We went upstairs quietly: I think it was in all our minds that we should not advertise our presence to Mrs. Greene. Rex’s room, like all those in the Greene mansion, was spacious. It had a large window at the front and another at the side. There were no draperies to shut out the light, and the slanting midday sun of winter poured in. The walls, as Chester had once told us, were lined with books; and pamphlets and papers were piled in every available nook. The chamber resembled a student’s workshop more than a bedroom.

In front of the Tudor fireplace in the centre of the left wall⁠—a duplication of the fireplace in Ada’s room⁠—sprawled the body of Rex Greene.
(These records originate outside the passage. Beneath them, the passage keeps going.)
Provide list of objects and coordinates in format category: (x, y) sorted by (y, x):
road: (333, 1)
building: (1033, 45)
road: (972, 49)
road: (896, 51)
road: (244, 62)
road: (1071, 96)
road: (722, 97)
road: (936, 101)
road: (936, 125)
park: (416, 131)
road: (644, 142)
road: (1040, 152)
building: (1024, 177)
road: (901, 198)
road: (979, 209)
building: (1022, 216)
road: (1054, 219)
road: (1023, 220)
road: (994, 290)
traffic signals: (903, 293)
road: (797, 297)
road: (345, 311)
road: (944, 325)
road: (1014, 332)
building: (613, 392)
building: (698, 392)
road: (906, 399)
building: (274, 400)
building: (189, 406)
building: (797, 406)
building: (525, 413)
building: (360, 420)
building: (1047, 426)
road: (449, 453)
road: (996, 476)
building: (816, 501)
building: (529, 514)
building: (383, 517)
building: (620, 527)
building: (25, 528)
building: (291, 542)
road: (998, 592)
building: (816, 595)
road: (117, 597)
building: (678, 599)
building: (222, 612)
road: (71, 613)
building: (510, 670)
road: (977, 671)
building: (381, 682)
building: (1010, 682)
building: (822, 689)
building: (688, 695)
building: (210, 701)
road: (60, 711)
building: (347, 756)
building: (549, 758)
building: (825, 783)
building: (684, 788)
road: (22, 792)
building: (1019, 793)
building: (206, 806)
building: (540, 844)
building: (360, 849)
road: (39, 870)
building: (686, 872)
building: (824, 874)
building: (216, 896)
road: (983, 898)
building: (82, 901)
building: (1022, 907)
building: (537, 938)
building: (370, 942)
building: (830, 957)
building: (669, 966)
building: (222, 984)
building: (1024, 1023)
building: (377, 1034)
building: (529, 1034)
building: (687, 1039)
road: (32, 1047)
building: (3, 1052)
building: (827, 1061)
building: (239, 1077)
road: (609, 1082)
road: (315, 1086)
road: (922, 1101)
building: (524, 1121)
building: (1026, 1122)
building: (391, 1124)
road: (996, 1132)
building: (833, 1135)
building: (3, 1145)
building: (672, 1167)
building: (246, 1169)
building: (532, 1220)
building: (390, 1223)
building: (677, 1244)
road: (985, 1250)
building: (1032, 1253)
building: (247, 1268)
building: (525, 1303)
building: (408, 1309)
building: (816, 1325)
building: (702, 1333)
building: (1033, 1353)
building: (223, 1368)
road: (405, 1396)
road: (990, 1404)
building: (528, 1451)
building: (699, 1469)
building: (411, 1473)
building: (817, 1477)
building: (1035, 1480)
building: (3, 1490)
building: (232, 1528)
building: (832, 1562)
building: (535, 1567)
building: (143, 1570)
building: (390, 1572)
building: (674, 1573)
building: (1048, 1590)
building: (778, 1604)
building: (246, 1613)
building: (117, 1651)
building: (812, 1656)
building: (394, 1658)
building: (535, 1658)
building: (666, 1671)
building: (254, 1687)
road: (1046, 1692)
His left arm was extended, but his right arm was crooked, and the fingers were tightened, as if holding some object. His domelike head was turned a little to one side; and a thin stream of blood ran down his temple to the floor from a tiny aperture over the right eye.

A plan of a bedroom, showing a fireplace along one wall across from a day bed. In front of the fireplace is the silhouette of a fallen body, labelled “position in which body was found.”
Rex’s bedroom.

Heath studied the body for several minutes.

“He was shot standing still, Mr. Markham. He collapsed in a heap and then straightened out a little after he’d hit the floor.”